Le département du Trésor des États-Unis a annoncé qu'à compter de la publication de l'amendement dans le Federal Register, les transferts de fonds auparavant interdits sont autorisés s'ils sont accessoires et nécessaires au gouvernement mexicain pour liquider la CIBanco.
« Tous les transferts de fonds interdits par l'ordonnance précédente, mais accessoires et nécessaires au gouvernement du Mexique pour liquider la CIBanco, sont autorisés », précise la déclaration officielle. Deux conditions s'appliquent : le liquidateur désigné doit les juger strictement nécessaires, et ils ne doivent pas enfreindre d'autres lois.
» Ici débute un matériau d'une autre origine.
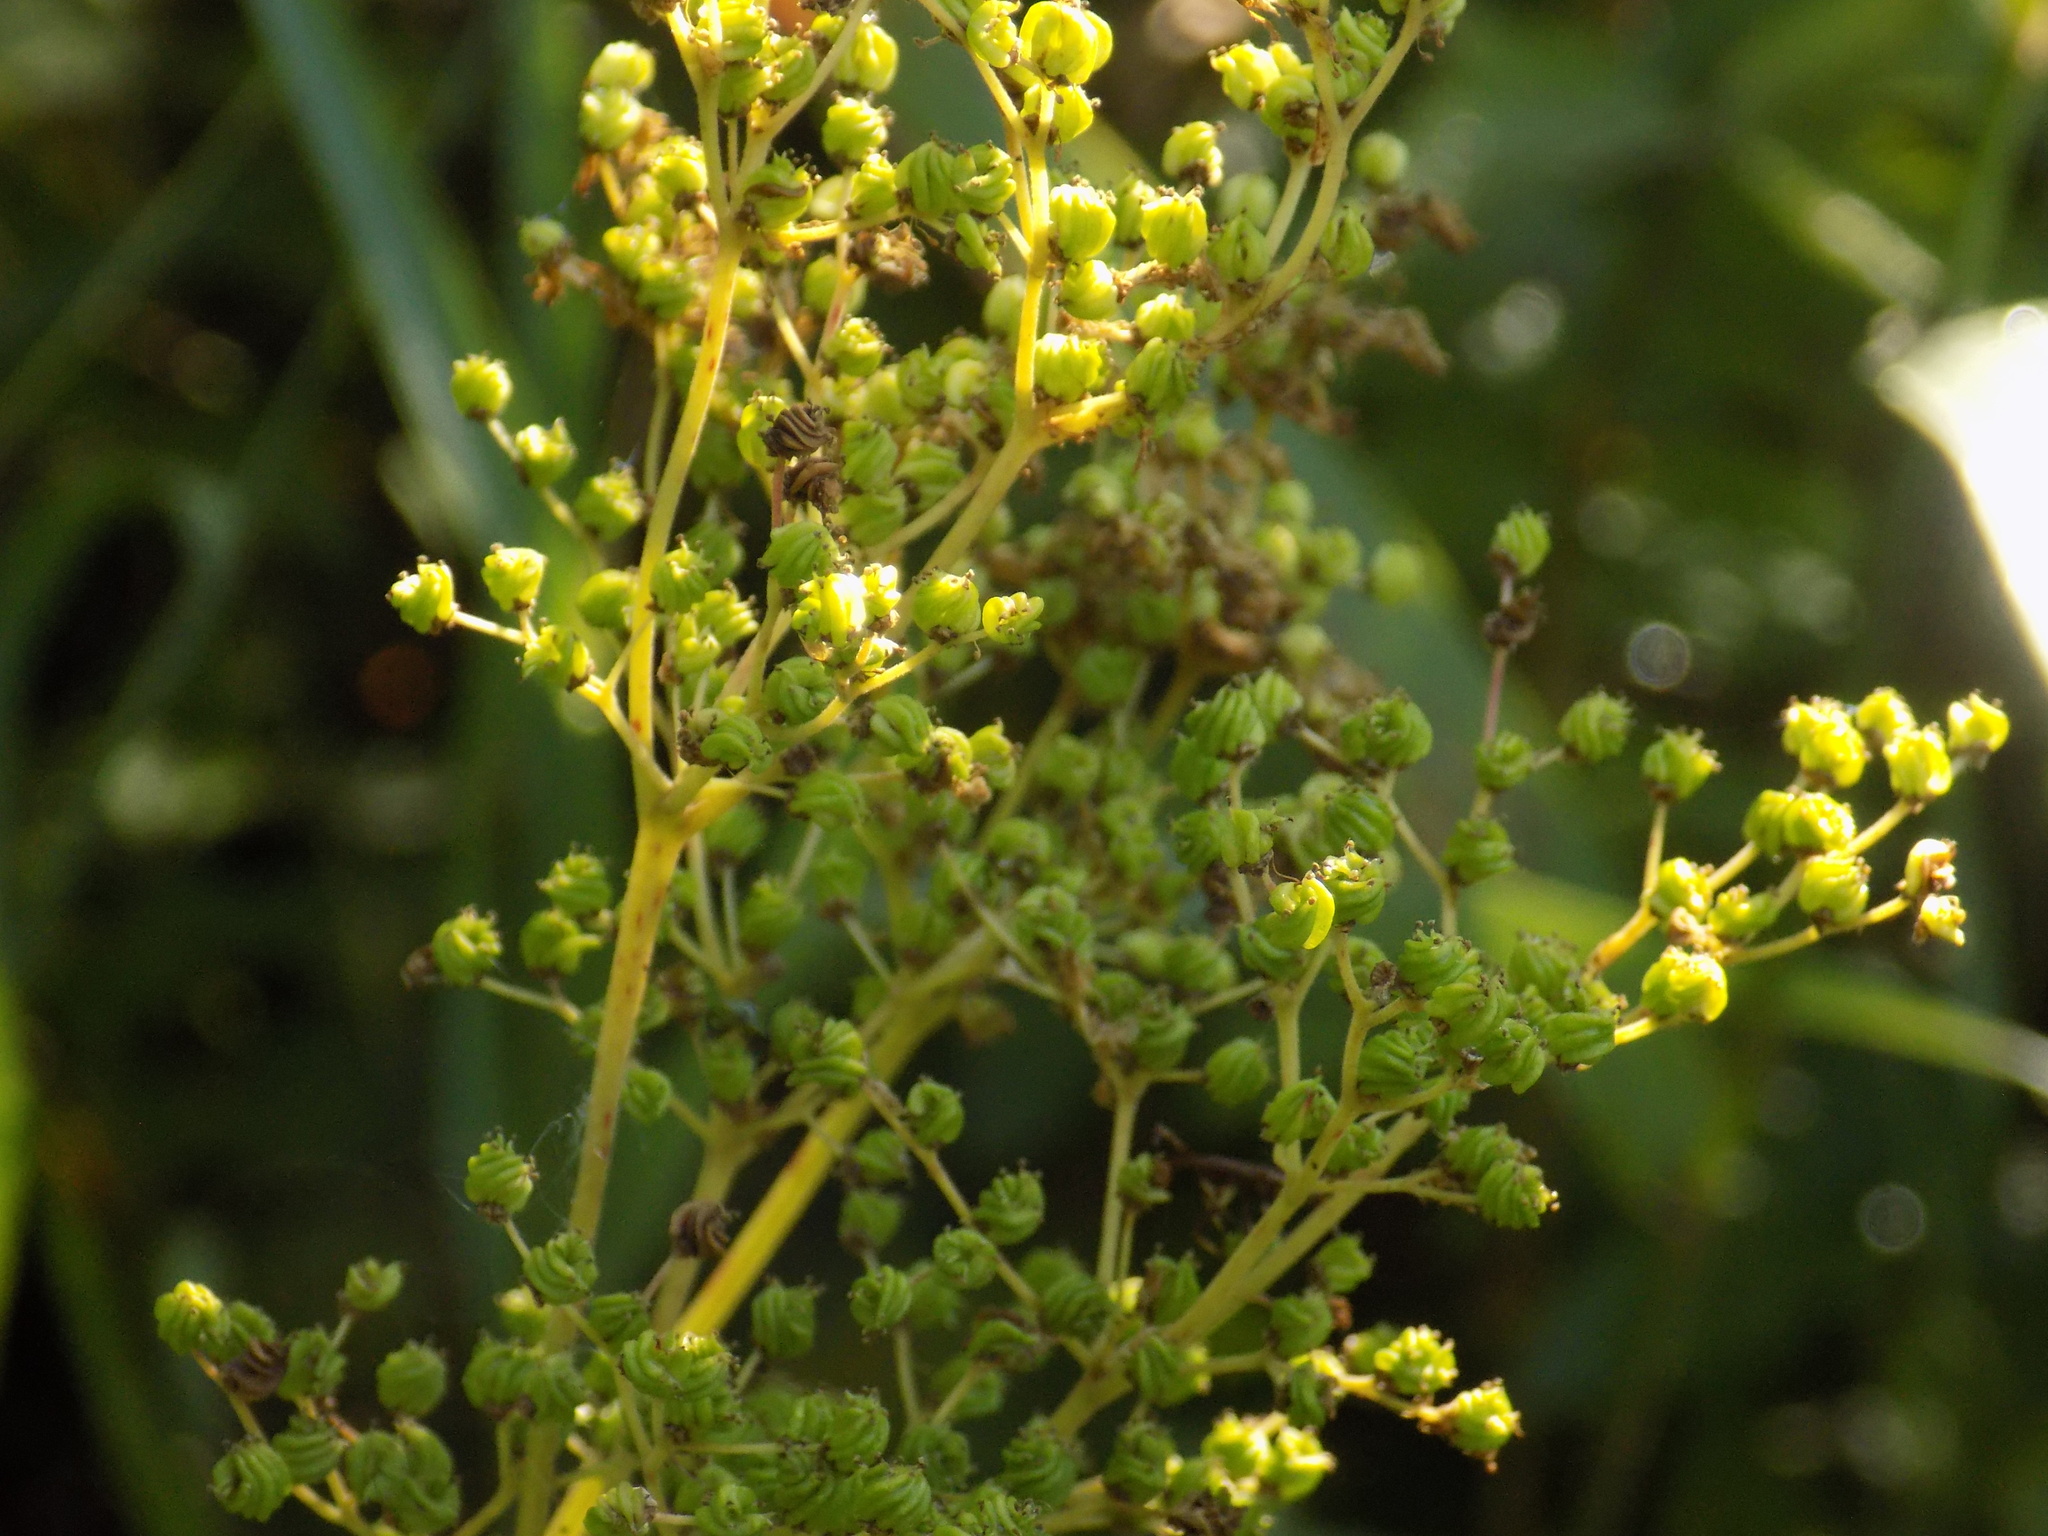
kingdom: Plantae
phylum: Tracheophyta
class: Magnoliopsida
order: Rosales
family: Rosaceae
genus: Filipendula
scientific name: Filipendula ulmaria
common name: Meadowsweet
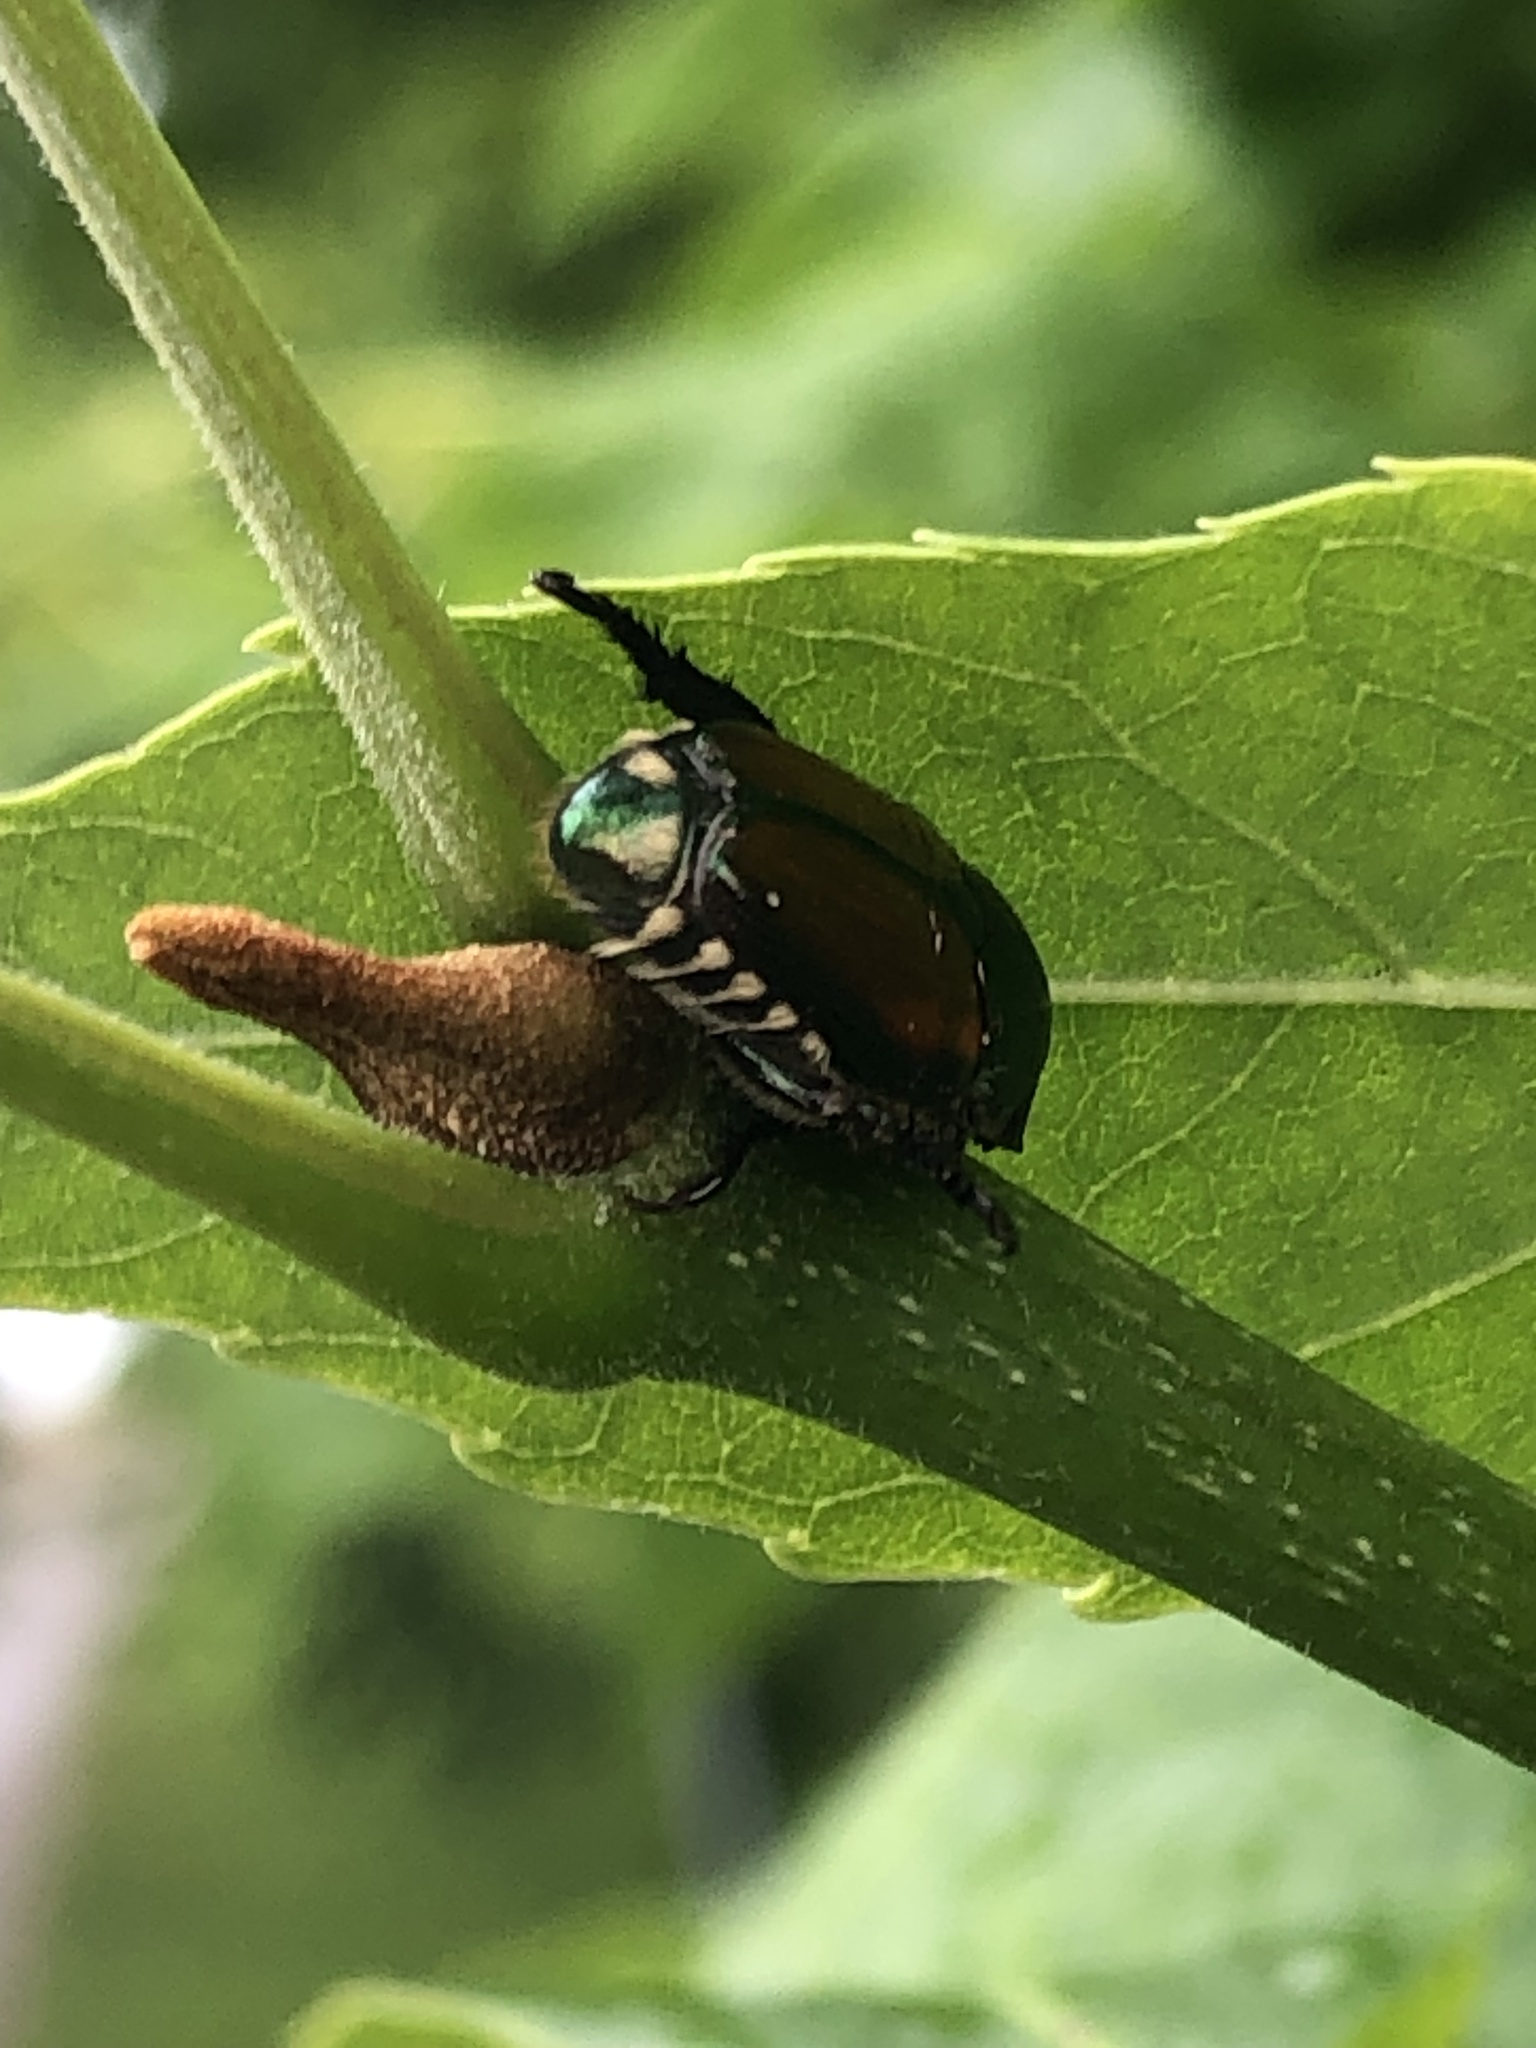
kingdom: Animalia
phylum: Arthropoda
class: Insecta
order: Coleoptera
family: Scarabaeidae
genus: Popillia
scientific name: Popillia japonica
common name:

En juin 2025, le FinCEN a désigné la CIBanco comme une « préoccupation majeure en matière de blanchiment d'argent » liée au trafic illicite d'opioïdes, fournissant des services à des cartels, notamment le cartel du Golfe, les Beltrán-Leyva et le cartel de Jalisco Nouvelle Génération. Les interdictions de transfert sont entrées en vigueur le 20 octobre 2025, après deux reports.
La CIBanco a demandé à la CNBV de révoquer volontairement son autorisation bancaire multiple après que Multiva a acquis ses activités fiduciaires en septembre. L'IPAB a signalé que les autorités avaient révoqué la licence et approuvé le paiement des obligations garanties.